I have a problem with the negetive sign. When I run the program in the development environment, in mathematical calculations, negative numbers are shown with a hyphen sign (‐), but when I publish the program and place it on IIS, negative numbers are shown with a minus sign (−) instead of hyphen (‐) sign.As a result, C# gets an error in converting to double type. Where does this problem come from?
i use c# and vscode for development, and the IIS(v.10) is also on the 2019 server
minus sign (−)
hyphen sign (‐)
NumberFormatInfo
allows you to set specific formatting for
display. It is highly related to Globalization
& Culture
:
https://learn.microsoft.com/en-us/dotnet/api/system.globalization.numberformatinfo?view=net-7.0
What you are looking for is the „NegativeSign“ property, where you should assign your application explicitly a new NFI instance to fix the issue.

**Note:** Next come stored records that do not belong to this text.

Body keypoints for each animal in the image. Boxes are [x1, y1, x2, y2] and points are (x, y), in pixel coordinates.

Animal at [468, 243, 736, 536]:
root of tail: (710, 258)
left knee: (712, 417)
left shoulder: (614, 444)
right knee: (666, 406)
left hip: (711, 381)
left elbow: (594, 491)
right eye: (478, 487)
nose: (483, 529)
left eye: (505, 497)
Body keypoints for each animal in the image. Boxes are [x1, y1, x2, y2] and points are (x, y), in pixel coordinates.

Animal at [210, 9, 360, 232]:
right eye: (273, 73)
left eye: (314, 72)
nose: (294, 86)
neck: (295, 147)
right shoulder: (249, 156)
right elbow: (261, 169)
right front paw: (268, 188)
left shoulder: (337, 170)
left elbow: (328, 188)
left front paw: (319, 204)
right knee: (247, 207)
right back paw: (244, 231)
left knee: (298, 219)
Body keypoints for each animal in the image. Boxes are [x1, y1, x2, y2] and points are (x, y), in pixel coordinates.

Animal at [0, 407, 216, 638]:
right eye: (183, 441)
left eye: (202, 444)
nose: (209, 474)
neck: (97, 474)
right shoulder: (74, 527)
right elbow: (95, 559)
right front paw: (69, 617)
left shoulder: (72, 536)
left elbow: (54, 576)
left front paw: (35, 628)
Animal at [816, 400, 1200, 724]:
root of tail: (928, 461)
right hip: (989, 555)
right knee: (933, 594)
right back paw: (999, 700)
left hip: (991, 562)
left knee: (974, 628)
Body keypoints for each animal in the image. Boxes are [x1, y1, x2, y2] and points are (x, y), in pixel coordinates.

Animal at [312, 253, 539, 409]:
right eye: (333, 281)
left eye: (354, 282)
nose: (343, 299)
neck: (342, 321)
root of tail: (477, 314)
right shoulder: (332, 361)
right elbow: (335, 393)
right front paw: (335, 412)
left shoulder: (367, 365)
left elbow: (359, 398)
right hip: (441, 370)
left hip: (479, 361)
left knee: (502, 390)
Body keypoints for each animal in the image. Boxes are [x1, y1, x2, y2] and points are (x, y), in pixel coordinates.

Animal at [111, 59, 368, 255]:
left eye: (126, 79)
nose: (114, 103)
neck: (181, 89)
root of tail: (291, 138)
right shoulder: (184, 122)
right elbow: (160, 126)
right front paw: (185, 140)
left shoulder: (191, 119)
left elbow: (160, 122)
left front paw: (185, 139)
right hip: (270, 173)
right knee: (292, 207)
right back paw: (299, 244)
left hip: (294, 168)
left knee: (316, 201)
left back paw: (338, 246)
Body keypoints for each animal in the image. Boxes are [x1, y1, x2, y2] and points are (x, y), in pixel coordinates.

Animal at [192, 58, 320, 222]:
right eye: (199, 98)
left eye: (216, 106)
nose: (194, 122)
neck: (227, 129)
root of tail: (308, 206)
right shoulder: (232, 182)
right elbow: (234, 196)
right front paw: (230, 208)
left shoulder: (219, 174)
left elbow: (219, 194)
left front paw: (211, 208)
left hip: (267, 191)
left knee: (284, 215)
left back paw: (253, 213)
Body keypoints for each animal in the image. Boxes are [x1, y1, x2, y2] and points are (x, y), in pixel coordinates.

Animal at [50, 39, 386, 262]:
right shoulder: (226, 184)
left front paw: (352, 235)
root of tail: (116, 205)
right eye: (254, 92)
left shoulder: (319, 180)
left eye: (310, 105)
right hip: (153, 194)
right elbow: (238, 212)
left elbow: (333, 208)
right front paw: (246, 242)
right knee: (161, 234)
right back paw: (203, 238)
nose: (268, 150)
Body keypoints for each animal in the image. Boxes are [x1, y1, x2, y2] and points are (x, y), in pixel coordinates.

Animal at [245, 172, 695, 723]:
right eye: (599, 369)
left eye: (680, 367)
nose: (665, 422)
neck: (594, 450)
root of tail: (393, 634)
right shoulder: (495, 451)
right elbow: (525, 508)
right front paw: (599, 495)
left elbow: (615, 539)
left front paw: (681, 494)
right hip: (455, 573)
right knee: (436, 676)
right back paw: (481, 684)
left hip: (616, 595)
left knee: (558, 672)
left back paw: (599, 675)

In your case, the likely reason is some sort of localization mismatch where the system uses implicitly NFI Culture 1 in Development and in Production implicitly NFI Culture 2:
E.g. you develop on a machine that has its system setup to be in German and then deploy on a server that is setup in English. In this specific language example -to illustrate this to you- the usual error is a mix up between decimal separators e.g. 1.000,00 (DE) and 1,000.00 (EN). It very likely is down the same ally with your negative sign issue.